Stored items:
⁂
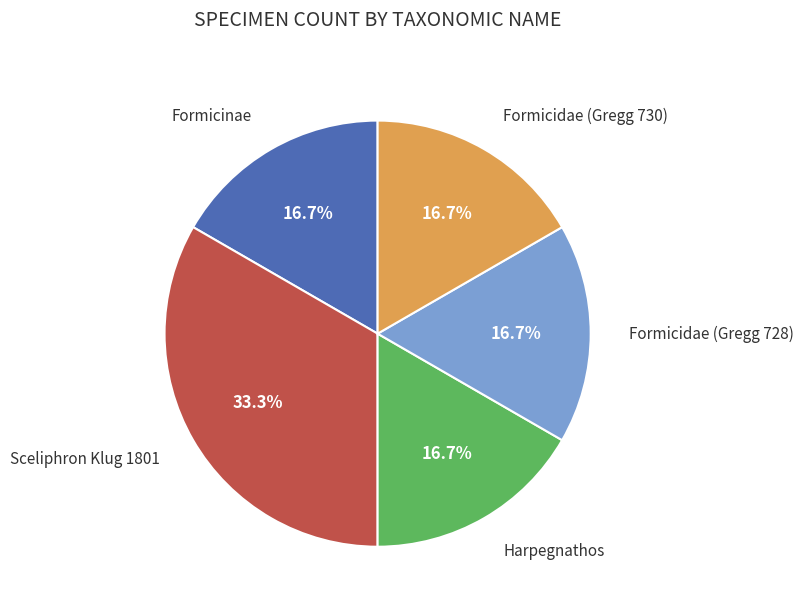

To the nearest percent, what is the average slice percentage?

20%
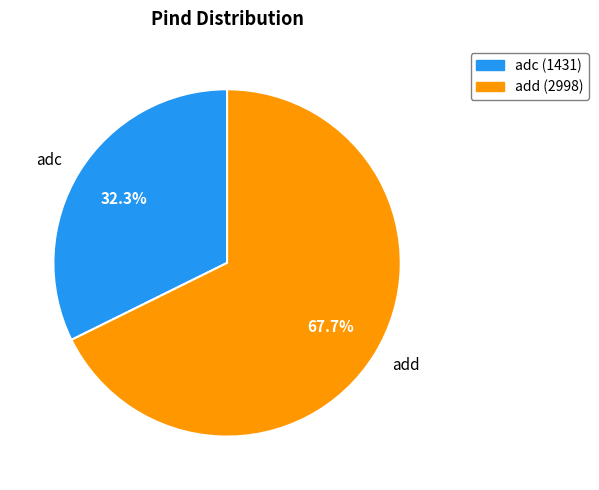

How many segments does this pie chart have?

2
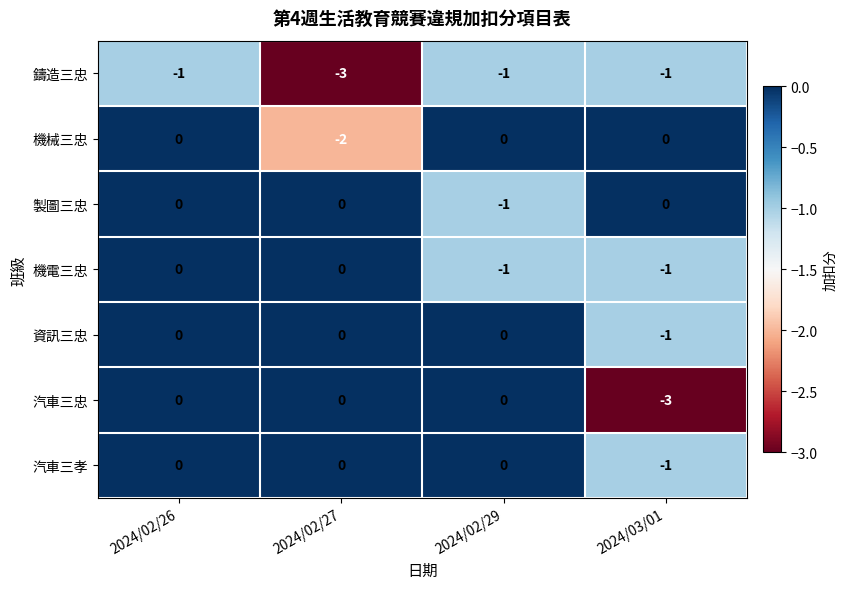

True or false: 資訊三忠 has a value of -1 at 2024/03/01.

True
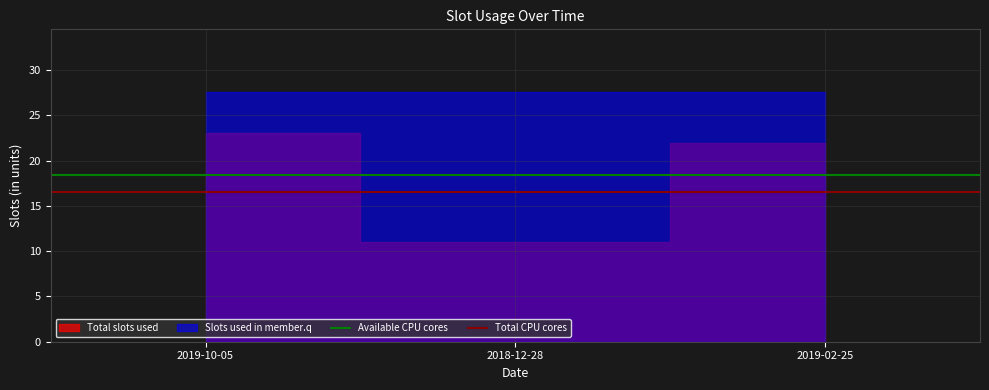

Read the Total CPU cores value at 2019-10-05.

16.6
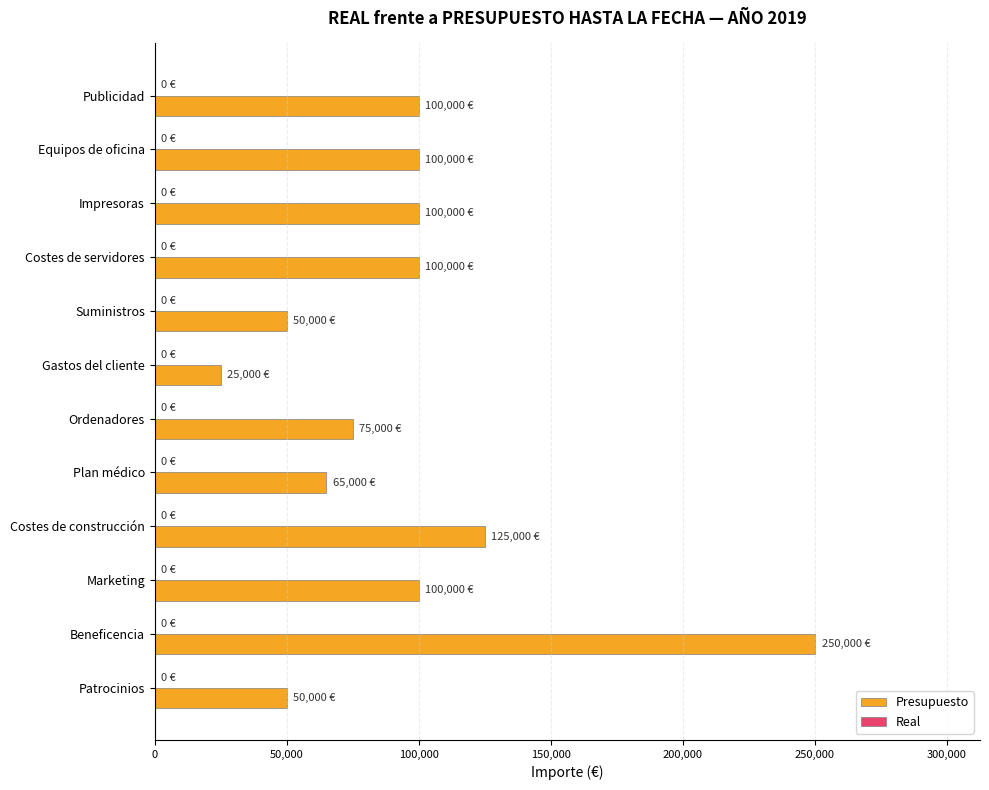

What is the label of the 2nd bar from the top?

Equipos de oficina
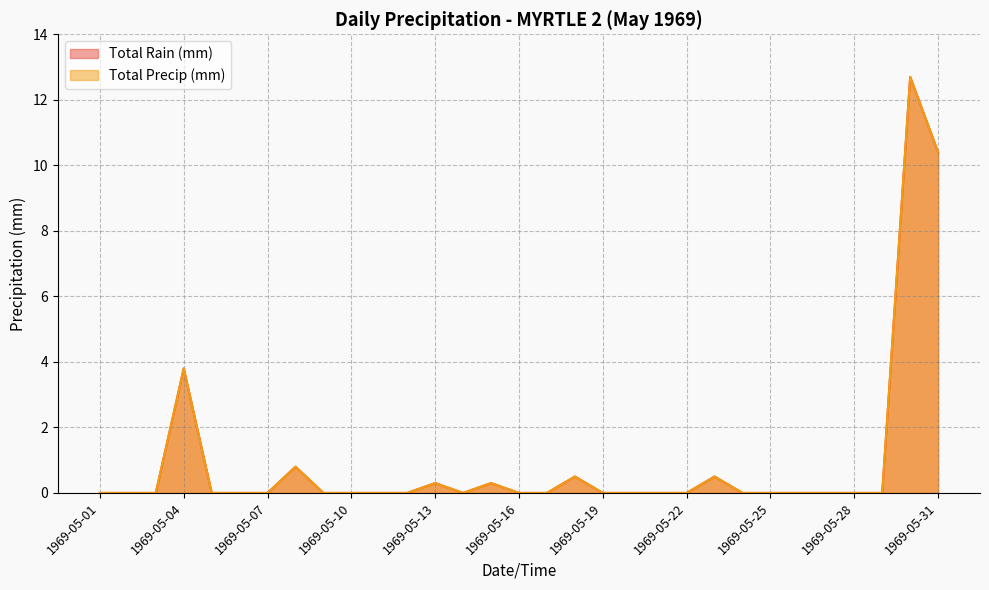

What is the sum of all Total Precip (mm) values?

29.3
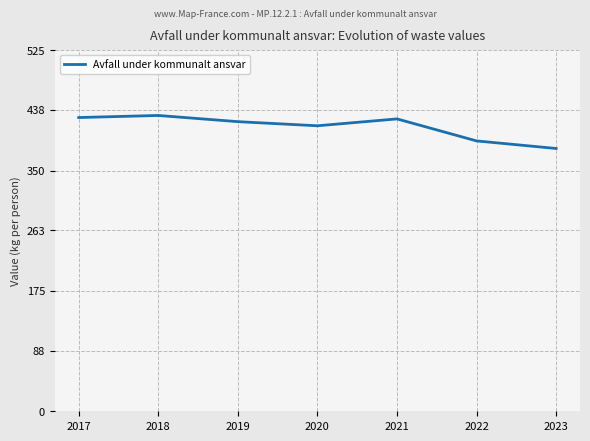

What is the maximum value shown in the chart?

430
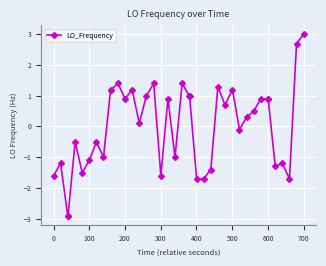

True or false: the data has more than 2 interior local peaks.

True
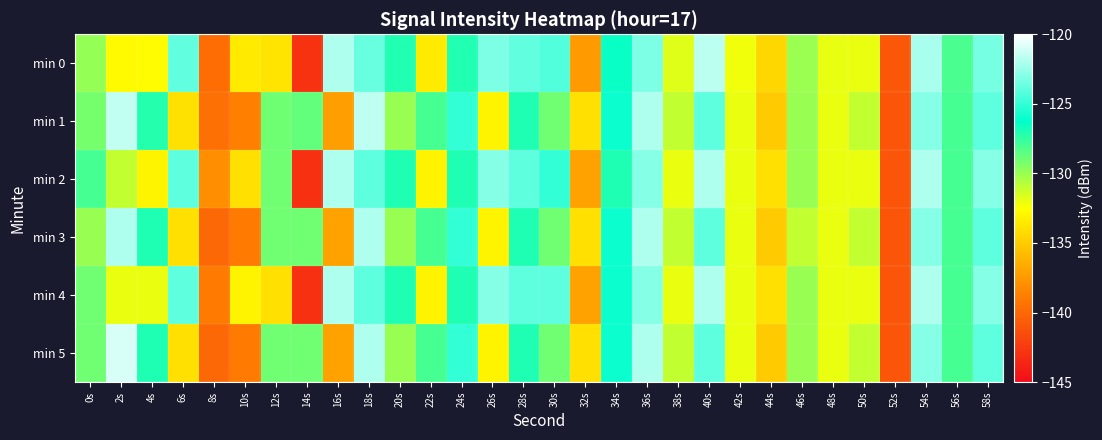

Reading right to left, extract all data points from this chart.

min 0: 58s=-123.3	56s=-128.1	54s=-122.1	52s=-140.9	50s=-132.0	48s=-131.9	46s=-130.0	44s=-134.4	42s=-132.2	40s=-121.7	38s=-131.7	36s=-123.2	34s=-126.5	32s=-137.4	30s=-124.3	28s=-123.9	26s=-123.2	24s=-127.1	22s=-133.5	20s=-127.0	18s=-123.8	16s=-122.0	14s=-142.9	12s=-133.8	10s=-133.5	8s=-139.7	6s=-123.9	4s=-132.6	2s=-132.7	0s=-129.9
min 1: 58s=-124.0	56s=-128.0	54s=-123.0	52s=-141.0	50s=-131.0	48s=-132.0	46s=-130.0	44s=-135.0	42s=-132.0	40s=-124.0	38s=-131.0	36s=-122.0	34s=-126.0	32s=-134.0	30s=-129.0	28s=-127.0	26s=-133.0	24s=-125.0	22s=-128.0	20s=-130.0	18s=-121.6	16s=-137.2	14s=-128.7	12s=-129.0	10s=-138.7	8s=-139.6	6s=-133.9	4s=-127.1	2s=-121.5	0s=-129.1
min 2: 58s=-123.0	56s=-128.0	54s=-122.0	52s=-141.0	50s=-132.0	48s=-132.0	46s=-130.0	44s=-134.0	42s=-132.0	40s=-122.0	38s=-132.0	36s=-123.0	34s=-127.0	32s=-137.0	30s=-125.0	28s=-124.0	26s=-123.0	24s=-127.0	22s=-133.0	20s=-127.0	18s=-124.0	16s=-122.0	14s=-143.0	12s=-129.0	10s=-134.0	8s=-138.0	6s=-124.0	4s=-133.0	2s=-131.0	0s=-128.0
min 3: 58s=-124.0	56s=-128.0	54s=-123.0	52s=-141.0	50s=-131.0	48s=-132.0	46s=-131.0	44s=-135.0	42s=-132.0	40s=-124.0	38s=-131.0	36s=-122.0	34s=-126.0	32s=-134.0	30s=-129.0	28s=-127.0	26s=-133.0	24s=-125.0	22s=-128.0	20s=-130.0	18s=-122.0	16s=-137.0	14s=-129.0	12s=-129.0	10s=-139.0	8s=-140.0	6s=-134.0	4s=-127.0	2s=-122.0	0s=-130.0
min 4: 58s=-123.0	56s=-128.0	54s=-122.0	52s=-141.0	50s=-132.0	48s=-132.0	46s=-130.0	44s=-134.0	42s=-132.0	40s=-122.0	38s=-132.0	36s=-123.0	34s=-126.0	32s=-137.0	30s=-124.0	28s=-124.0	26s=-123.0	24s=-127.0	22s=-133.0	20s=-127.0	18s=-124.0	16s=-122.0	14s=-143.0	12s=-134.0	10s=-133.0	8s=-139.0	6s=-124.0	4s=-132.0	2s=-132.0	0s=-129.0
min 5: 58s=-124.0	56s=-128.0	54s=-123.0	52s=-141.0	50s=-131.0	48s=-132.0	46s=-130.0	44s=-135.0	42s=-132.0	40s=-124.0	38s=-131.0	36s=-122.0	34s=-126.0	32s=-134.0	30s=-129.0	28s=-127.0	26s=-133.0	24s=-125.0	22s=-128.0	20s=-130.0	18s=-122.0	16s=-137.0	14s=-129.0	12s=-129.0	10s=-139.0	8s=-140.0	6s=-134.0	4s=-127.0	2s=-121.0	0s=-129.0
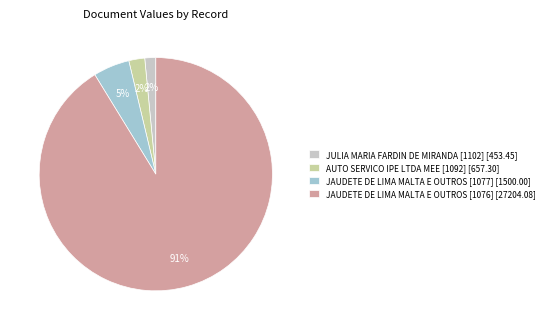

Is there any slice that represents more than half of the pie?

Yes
⁂
Brief:
Can you substitute "Yes or no" for every "True or false" in the data above, keep everything else unchanged, and give it back without the pictures?

Exercise result:
To the nearest percent, what is the average slice percentage?

20%

How many segments does this pie chart have?

2

Yes or no: 資訊三忠 has a value of -1 at 2024/03/01.

True

Read the Total CPU cores value at 2019-10-05.

16.6

What is the label of the 2nd bar from the top?

Equipos de oficina

What is the sum of all Total Precip (mm) values?

29.3

What is the maximum value shown in the chart?

430

Yes or no: the data has more than 2 interior local peaks.

True

Reading right to left, extract all data points from this chart.

min 0: 58s=-123.3	56s=-128.1	54s=-122.1	52s=-140.9	50s=-132.0	48s=-131.9	46s=-130.0	44s=-134.4	42s=-132.2	40s=-121.7	38s=-131.7	36s=-123.2	34s=-126.5	32s=-137.4	30s=-124.3	28s=-123.9	26s=-123.2	24s=-127.1	22s=-133.5	20s=-127.0	18s=-123.8	16s=-122.0	14s=-142.9	12s=-133.8	10s=-133.5	8s=-139.7	6s=-123.9	4s=-132.6	2s=-132.7	0s=-129.9
min 1: 58s=-124.0	56s=-128.0	54s=-123.0	52s=-141.0	50s=-131.0	48s=-132.0	46s=-130.0	44s=-135.0	42s=-132.0	40s=-124.0	38s=-131.0	36s=-122.0	34s=-126.0	32s=-134.0	30s=-129.0	28s=-127.0	26s=-133.0	24s=-125.0	22s=-128.0	20s=-130.0	18s=-121.6	16s=-137.2	14s=-128.7	12s=-129.0	10s=-138.7	8s=-139.6	6s=-133.9	4s=-127.1	2s=-121.5	0s=-129.1
min 2: 58s=-123.0	56s=-128.0	54s=-122.0	52s=-141.0	50s=-132.0	48s=-132.0	46s=-130.0	44s=-134.0	42s=-132.0	40s=-122.0	38s=-132.0	36s=-123.0	34s=-127.0	32s=-137.0	30s=-125.0	28s=-124.0	26s=-123.0	24s=-127.0	22s=-133.0	20s=-127.0	18s=-124.0	16s=-122.0	14s=-143.0	12s=-129.0	10s=-134.0	8s=-138.0	6s=-124.0	4s=-133.0	2s=-131.0	0s=-128.0
min 3: 58s=-124.0	56s=-128.0	54s=-123.0	52s=-141.0	50s=-131.0	48s=-132.0	46s=-131.0	44s=-135.0	42s=-132.0	40s=-124.0	38s=-131.0	36s=-122.0	34s=-126.0	32s=-134.0	30s=-129.0	28s=-127.0	26s=-133.0	24s=-125.0	22s=-128.0	20s=-130.0	18s=-122.0	16s=-137.0	14s=-129.0	12s=-129.0	10s=-139.0	8s=-140.0	6s=-134.0	4s=-127.0	2s=-122.0	0s=-130.0
min 4: 58s=-123.0	56s=-128.0	54s=-122.0	52s=-141.0	50s=-132.0	48s=-132.0	46s=-130.0	44s=-134.0	42s=-132.0	40s=-122.0	38s=-132.0	36s=-123.0	34s=-126.0	32s=-137.0	30s=-124.0	28s=-124.0	26s=-123.0	24s=-127.0	22s=-133.0	20s=-127.0	18s=-124.0	16s=-122.0	14s=-143.0	12s=-134.0	10s=-133.0	8s=-139.0	6s=-124.0	4s=-132.0	2s=-132.0	0s=-129.0
min 5: 58s=-124.0	56s=-128.0	54s=-123.0	52s=-141.0	50s=-131.0	48s=-132.0	46s=-130.0	44s=-135.0	42s=-132.0	40s=-124.0	38s=-131.0	36s=-122.0	34s=-126.0	32s=-134.0	30s=-129.0	28s=-127.0	26s=-133.0	24s=-125.0	22s=-128.0	20s=-130.0	18s=-122.0	16s=-137.0	14s=-129.0	12s=-129.0	10s=-139.0	8s=-140.0	6s=-134.0	4s=-127.0	2s=-121.0	0s=-129.0

Is there any slice that represents more than half of the pie?

Yes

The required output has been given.